**EXERCISE DETAILS**
Only the lines below starting at the one that contains "wrist: (876, 797)" and ending at the one that contains "pinky pip: (863, 704)" are to be reproduced, exactly and with both ends kept.

**MATERIAL FOR THE TASK**
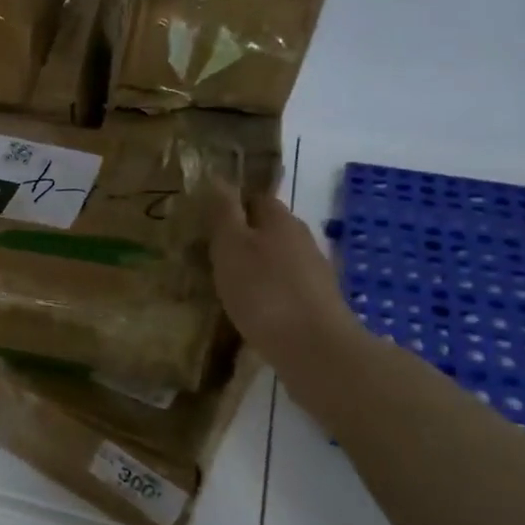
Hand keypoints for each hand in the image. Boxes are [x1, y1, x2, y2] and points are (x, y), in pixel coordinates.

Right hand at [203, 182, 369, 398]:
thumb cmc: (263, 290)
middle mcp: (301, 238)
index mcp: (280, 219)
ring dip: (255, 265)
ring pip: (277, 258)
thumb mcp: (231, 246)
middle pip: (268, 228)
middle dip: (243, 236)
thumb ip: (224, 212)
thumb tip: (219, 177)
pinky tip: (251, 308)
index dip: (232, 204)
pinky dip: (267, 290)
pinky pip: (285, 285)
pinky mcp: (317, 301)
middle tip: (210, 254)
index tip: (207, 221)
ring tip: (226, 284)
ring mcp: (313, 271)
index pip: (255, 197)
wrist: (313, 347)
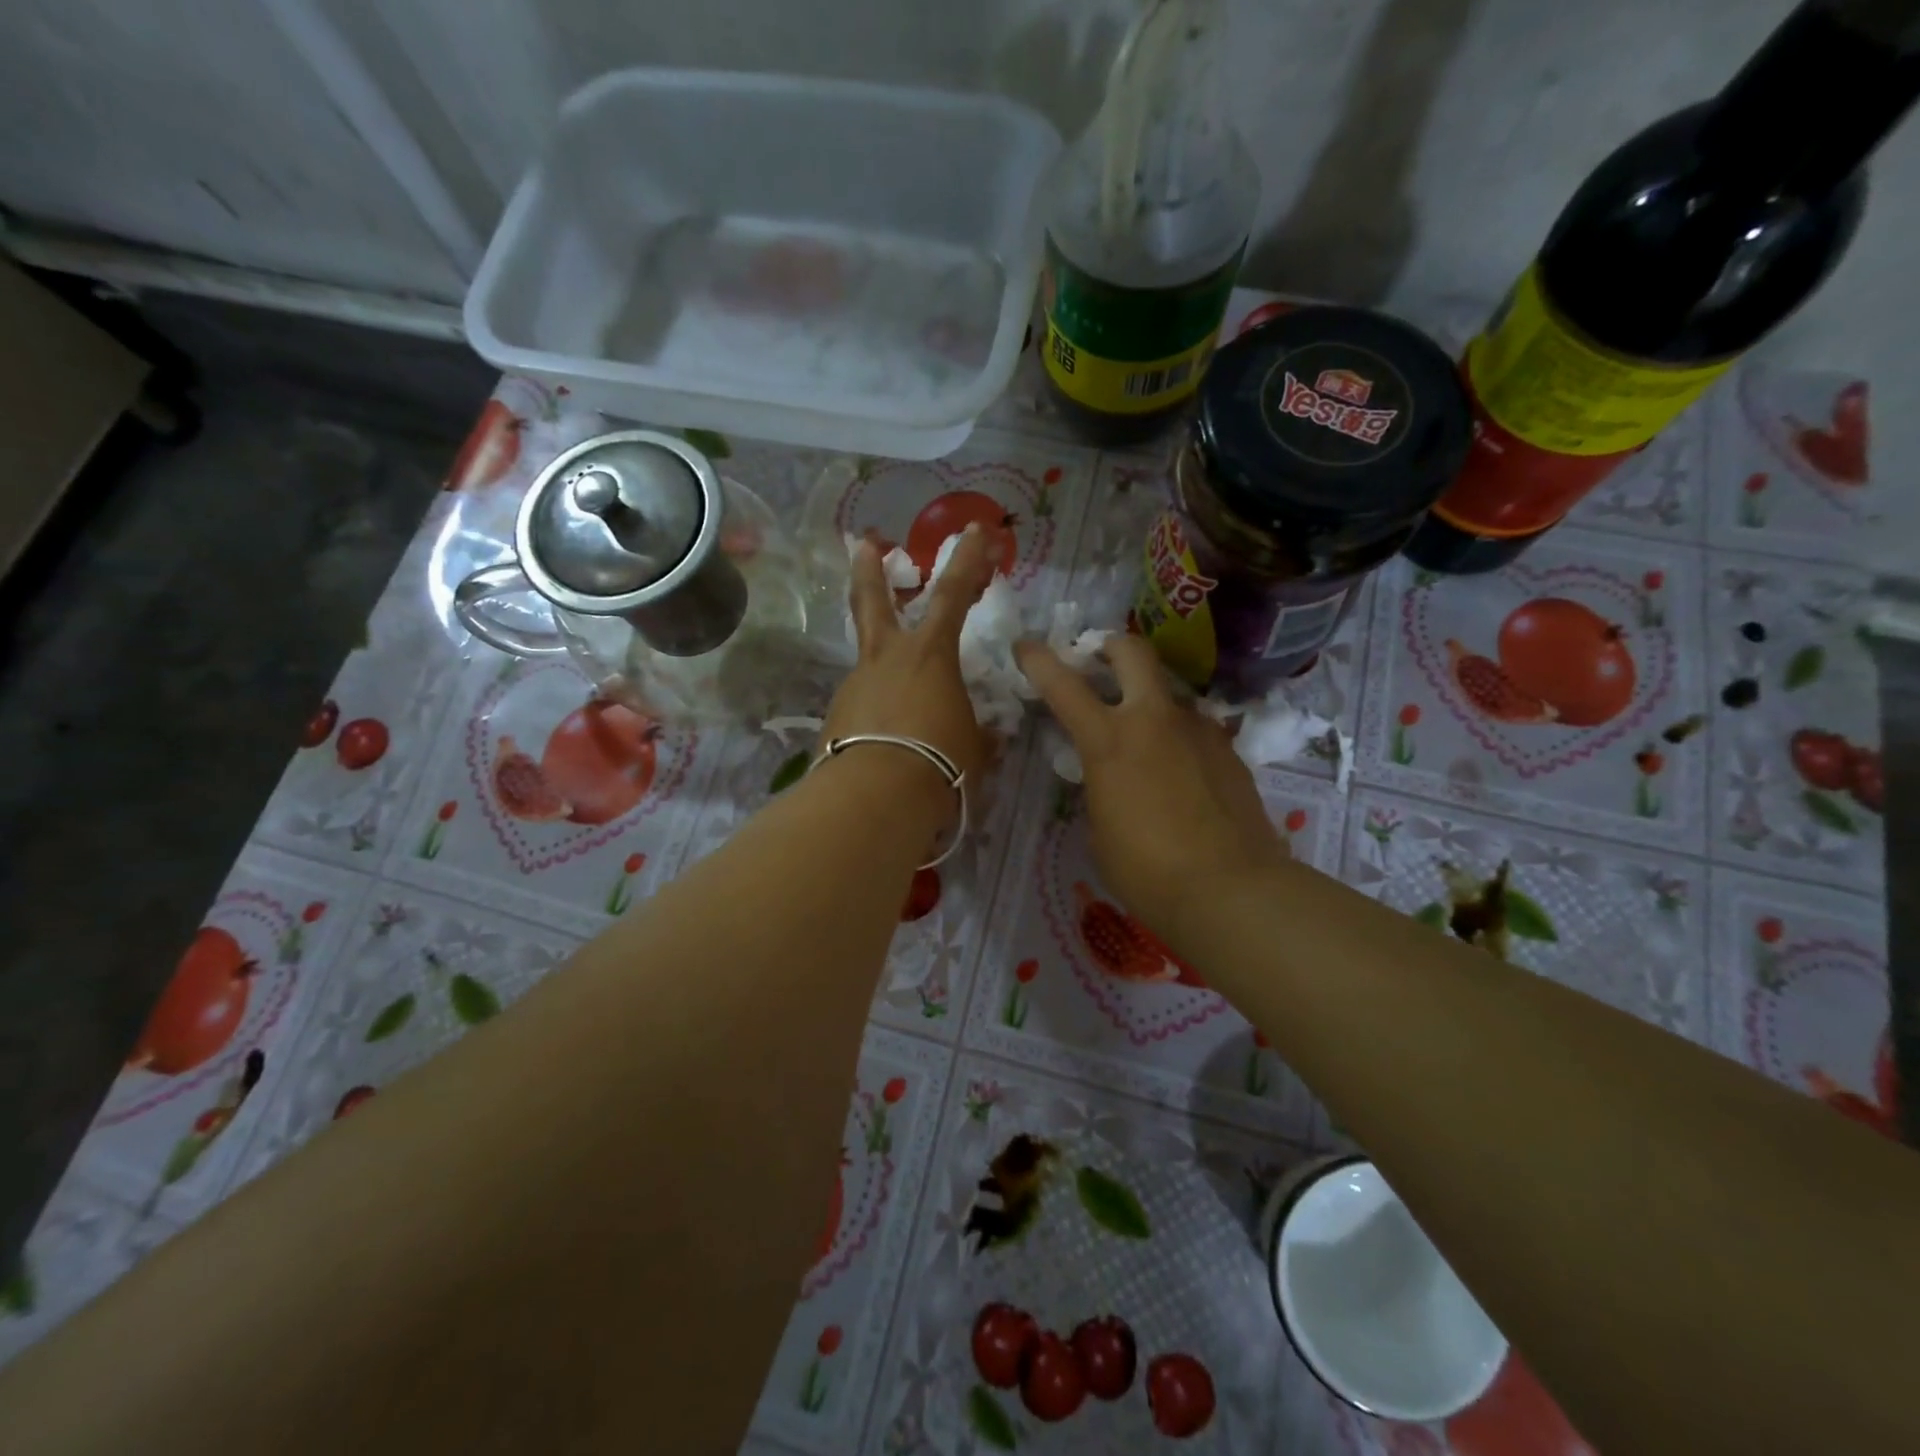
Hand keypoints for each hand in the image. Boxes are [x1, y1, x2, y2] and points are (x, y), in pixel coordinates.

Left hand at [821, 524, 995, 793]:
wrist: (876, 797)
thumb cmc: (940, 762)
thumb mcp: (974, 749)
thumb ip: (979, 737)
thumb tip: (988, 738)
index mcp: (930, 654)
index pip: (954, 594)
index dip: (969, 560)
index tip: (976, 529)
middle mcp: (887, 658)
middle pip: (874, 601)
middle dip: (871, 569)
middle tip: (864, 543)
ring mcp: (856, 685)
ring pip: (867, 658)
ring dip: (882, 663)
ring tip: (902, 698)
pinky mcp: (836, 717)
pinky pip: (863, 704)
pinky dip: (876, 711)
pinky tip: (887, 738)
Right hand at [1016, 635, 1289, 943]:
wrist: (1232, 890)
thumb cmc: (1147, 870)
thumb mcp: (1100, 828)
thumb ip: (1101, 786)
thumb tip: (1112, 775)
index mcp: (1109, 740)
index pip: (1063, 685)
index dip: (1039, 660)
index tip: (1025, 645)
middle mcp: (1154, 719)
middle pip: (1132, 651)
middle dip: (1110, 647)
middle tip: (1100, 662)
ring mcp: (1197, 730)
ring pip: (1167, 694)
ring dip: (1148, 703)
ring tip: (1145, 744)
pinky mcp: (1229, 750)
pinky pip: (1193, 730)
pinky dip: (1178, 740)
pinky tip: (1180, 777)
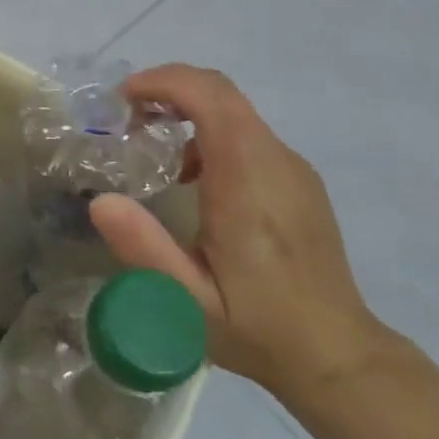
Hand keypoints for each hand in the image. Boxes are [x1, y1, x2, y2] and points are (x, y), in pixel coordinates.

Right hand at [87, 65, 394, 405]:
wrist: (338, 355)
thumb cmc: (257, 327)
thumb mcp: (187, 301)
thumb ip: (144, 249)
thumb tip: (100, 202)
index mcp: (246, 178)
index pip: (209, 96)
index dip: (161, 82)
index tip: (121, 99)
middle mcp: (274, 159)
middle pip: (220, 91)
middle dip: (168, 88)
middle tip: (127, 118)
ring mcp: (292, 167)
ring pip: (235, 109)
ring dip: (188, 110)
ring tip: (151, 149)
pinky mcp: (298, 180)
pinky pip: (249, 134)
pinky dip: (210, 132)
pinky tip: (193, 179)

**SOLVED EXERCISE**
wrist: (876, 797)
thumb cmc: (940, 762)
thumb mcp: (974, 749)
thumb ip: (979, 737)
thumb tip: (988, 738)
index mcp: (930, 654)
index pip: (954, 594)
index dip: (969, 560)
index tip: (976, 529)
middle mcp: (887, 658)
middle pip: (874, 601)
middle dip: (871, 569)
middle tip: (864, 543)
ring mcp: (856, 685)
ring pip: (867, 658)
ring dip: (882, 663)
ring tip: (902, 698)
pinky mcp: (836, 717)
pinky pip: (863, 704)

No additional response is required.